The Anatomy Lesson
- First edition (US)
- Author: John David Morley
- Language: English
- Genre: Fiction, Bildungsroman, philosophical
- Publisher: Abacus Books (UK) St. Martin's Press (US)
- Publication date: 1995
- Media type: Print (hardback & paperback)
- Pages: 184 (US hardback)
- ISBN: 0-349-10628-2 (UK) 0-312-13426-6 (US)

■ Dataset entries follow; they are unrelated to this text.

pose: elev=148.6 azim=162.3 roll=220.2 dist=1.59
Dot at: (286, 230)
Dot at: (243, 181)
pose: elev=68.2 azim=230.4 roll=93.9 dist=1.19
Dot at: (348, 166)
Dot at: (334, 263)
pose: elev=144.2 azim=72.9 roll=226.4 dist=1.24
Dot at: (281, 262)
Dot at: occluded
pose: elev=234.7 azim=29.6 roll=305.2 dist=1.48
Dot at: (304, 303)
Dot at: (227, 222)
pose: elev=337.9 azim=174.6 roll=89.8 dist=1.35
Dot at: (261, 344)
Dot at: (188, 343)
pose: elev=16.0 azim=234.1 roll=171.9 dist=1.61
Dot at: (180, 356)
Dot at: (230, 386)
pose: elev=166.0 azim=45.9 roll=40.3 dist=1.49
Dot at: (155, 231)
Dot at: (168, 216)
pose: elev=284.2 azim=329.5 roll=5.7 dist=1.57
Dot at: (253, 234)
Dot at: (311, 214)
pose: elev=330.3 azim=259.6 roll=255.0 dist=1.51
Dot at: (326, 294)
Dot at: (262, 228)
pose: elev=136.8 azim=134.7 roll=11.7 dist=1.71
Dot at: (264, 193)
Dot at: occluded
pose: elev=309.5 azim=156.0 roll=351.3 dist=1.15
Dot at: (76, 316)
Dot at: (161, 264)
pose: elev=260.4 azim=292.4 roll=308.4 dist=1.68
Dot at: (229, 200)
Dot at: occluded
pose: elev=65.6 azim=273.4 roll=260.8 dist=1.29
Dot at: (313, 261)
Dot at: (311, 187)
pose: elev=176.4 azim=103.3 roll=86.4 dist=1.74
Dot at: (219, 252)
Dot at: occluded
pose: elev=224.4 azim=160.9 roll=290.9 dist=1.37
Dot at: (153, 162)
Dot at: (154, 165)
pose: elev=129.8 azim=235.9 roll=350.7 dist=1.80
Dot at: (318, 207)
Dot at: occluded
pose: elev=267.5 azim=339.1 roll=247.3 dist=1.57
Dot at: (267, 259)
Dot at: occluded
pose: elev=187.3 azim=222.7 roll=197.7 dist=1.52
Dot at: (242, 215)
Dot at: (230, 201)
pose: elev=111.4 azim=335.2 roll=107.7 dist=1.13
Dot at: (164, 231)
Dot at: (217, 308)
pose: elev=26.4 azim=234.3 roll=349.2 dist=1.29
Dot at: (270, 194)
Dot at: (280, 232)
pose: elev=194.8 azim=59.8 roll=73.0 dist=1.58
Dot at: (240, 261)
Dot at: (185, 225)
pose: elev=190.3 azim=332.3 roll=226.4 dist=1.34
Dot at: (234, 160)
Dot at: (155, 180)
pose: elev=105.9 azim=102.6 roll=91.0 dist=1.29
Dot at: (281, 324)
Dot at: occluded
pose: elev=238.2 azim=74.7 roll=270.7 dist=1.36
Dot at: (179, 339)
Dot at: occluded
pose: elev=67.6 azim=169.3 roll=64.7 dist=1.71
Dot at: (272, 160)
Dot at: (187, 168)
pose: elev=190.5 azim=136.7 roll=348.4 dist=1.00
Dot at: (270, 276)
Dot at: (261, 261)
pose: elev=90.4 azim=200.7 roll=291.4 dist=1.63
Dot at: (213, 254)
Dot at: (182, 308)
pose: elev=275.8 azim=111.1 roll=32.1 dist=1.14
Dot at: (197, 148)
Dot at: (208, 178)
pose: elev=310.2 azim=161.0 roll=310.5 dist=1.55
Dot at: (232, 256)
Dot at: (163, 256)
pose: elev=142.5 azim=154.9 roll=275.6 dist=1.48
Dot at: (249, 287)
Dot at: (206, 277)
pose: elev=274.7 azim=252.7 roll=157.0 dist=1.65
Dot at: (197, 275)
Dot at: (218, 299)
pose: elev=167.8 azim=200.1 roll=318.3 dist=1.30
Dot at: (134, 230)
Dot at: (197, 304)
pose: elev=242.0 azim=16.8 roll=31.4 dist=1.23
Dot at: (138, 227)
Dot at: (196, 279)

= The Anatomy Lesson (Morley novel) =

1995 novel by John David Morley

The Anatomy Lesson (1995) is a novel by John David Morley, inspired by Rembrandt’s painting The Anatomy Lesson of Dr. Nicolaes Tulp.

== Summary ==
In Amsterdam, the streetwise, drug-addled, Dutch-American teenager Kiddo lives in the shadow of his hero-worshipped older brother, Morton, a brilliant science student who, having completed his physics and engineering Ph.D., is to take up a fellowship at M.I.T. But, after Morton’s premature death from a virulent strain of cancer, Kiddo begins to uncover a shadow-side to his brother’s existence, even as he wrestles with the anguished question of Morton’s dying wish: that he attend the autopsy in which his own brother’s corpse will be dissected.

== Reception ==
"Contemporary American fiction often forces on its readers a choice between head and heart. Mr. Morley's small, brilliant anatomy of love and loss succeeds in providing both," wrote novelist Rand Richards Cooper in The New York Times Book Review, seeing in Morley’s authorial output to date "a protean creative intelligence at work." "Not since Catcher in the Rye has anyone published so mesmerizing a piece of fiction about a disaffected teenager trying not to cope with reality," judged Deloris Tarzan Ament in The Seattle Times. "An incredibly depressing, dead-on portrait of inept parents and aimless youth," concluded Joanne Wilkinson in Booklist. "Blackly funny," wrote Alex Clark in The Observer, "but breathtakingly bleak." "John David Morley is known to European and American literary connoisseurs as a writer who merits serious attention", Bettina Drew wrote in The Washington Post, before hailing the author's latest work as "a serious meditation on despair and loss and our inability to really know the people we love."

After Pictures from the Water Trade in 1985 and The Feast of Fools in 1994, The Anatomy Lesson became the third of Morley's novels to be designated a notable book by The New York Times Book Review.